--- Records supplied Enclosed Below ---

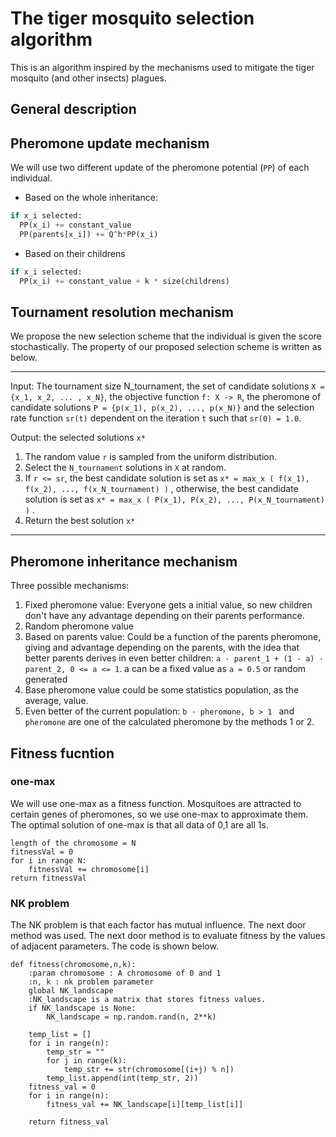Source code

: # The tiger mosquito selection algorithm

This is an algorithm inspired by the mechanisms used to mitigate the tiger mosquito (and other insects) plagues.

## General description

## Pheromone update mechanism
We will use two different update of the pheromone potential (`PP`) of each individual.
* Based on the whole inheritance:
```python
if x_i selected:
  PP(x_i) += constant_value
  PP(parents[x_i]) += Q^h*PP(x_i)
```

* Based on their childrens
```python
if x_i selected:
  PP(x_i) += constant_value + k * size(childrens)
```


## Tournament resolution mechanism
We propose the new selection scheme that the individual is given the score stochastically.
The property of our proposed selection scheme is written as below.

---

Input: The tournament size N_tournament, the set of candidate solutions `X = {x_1, x_2, ... , x_N}`, the objective function `f: X -> R`, the pheromone of candidate solutions `P = {p(x_1), p(x_2), ..., p(x_N)}` and the selection rate function `sr(t)` dependent on the iteration `t` such that `sr(0) = 1.0`.

Output: the selected solutions `x*`

1.	The random value `r` is sampled from the uniform distribution.
2.	Select the `N_tournament` solutions in `X` at random.
3.	If `r <= sr`, the best candidate solution is set as `x* = max_x ( f(x_1), f(x_2), ..., f(x_N_tournament) )` ,
otherwise, the best candidate solution is set as `x* = max_x ( P(x_1), P(x_2), ..., P(x_N_tournament) )` .
4.	Return the best solution `x*`

---

## Pheromone inheritance mechanism
Three possible mechanisms:
1. Fixed pheromone value: Everyone gets a initial value, so new children don't have any advantage depending on their parents performance.
2. Random pheromone value
3. Based on parents value: Could be a function of the parents pheromone, giving and advantage depending on the parents, with the idea that better parents derives in even better children: `a · parent_1 + (1 - a) · parent_2, 0 <= a <= 1`. a can be a fixed value as `a = 0.5` or random generated
4. Base pheromone value could be some statistics  population, as the average, value.
5. Even better of the current population: `b · pheromone, b > 1 ` and `pheromone` are one of the calculated pheromone by the methods 1 or 2.


## Fitness fucntion
### one-max
We will use one-max as a fitness function. Mosquitoes are attracted to certain genes of pheromones, so we use one-max to approximate them. The optimal solution of one-max is that all data of 0,1 are all 1s.
```
length of the chromosome = N
fitnessVal = 0
for i in range N:
    fitnessVal += chromosome[i]
return fitnessVal
```

### NK problem

The NK problem is that each factor has mutual influence. The next door method was used. The next door method is to evaluate fitness by the values of adjacent parameters. The code is shown below.
``` python3
def fitness(chromosome,n,k):
    :param chromosome : A chromosome of 0 and 1
    :n, k : nk problem parameter
    global NK_landscape
    :NK_landscape is a matrix that stores fitness values.
    if NK_landscape is None:
        NK_landscape = np.random.rand(n, 2**k)

    temp_list = []
    for i in range(n):
        temp_str = ""
        for j in range(k):
            temp_str += str(chromosome[(i+j) % n])
        temp_list.append(int(temp_str, 2))
    fitness_val = 0
    for i in range(n):
        fitness_val += NK_landscape[i][temp_list[i]]

    return fitness_val
```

--- End of Enclosed Records supplied ---

Copy each entry exactly as written, and drop the pictures from the copy.

- Written answer:
Source code

: # The tiger mosquito selection algorithm

This is an algorithm inspired by the mechanisms used to mitigate the tiger mosquito (and other insects) plagues.

## General description

## Pheromone update mechanism
We will use two different update of the pheromone potential (`PP`) of each individual.
* Based on the whole inheritance:
```python
if x_i selected:
  PP(x_i) += constant_value
  PP(parents[x_i]) += Q^h*PP(x_i)
```

* Based on their childrens
```python
if x_i selected:
  PP(x_i) += constant_value + k * size(childrens)
```


## Tournament resolution mechanism
We propose the new selection scheme that the individual is given the score stochastically.
The property of our proposed selection scheme is written as below.

---

Input: The tournament size N_tournament, the set of candidate solutions `X = {x_1, x_2, ... , x_N}`, the objective function `f: X -> R`, the pheromone of candidate solutions `P = {p(x_1), p(x_2), ..., p(x_N)}` and the selection rate function `sr(t)` dependent on the iteration `t` such that `sr(0) = 1.0`.

Output: the selected solutions `x*`

1.	The random value `r` is sampled from the uniform distribution.
2.	Select the `N_tournament` solutions in `X` at random.
3.	If `r <= sr`, the best candidate solution is set as `x* = max_x ( f(x_1), f(x_2), ..., f(x_N_tournament) )` ,
otherwise, the best candidate solution is set as `x* = max_x ( P(x_1), P(x_2), ..., P(x_N_tournament) )` .
4.	Return the best solution `x*`

---

## Pheromone inheritance mechanism
Three possible mechanisms:
1. Fixed pheromone value: Everyone gets a initial value, so new children don't have any advantage depending on their parents performance.
2. Random pheromone value
3. Based on parents value: Could be a function of the parents pheromone, giving and advantage depending on the parents, with the idea that better parents derives in even better children: `a · parent_1 + (1 - a) · parent_2, 0 <= a <= 1`. a can be a fixed value as `a = 0.5` or random generated
4. Base pheromone value could be some statistics  population, as the average, value.
5. Even better of the current population: `b · pheromone, b > 1 ` and `pheromone` are one of the calculated pheromone by the methods 1 or 2.


## Fitness fucntion
### one-max
We will use one-max as a fitness function. Mosquitoes are attracted to certain genes of pheromones, so we use one-max to approximate them. The optimal solution of one-max is that all data of 0,1 are all 1s.
```
length of the chromosome = N
fitnessVal = 0
for i in range N:
    fitnessVal += chromosome[i]
return fitnessVal
```

### NK problem

The NK problem is that each factor has mutual influence. The next door method was used. The next door method is to evaluate fitness by the values of adjacent parameters. The code is shown below.
``` python3
def fitness(chromosome,n,k):
    :param chromosome : A chromosome of 0 and 1
    :n, k : nk problem parameter
    global NK_landscape
    :NK_landscape is a matrix that stores fitness values.
    if NK_landscape is None:
        NK_landscape = np.random.rand(n, 2**k)

    temp_list = []
    for i in range(n):
        temp_str = ""
        for j in range(k):
            temp_str += str(chromosome[(i+j) % n])
        temp_list.append(int(temp_str, 2))
    fitness_val = 0
    for i in range(n):
        fitness_val += NK_landscape[i][temp_list[i]]

    return fitness_val
```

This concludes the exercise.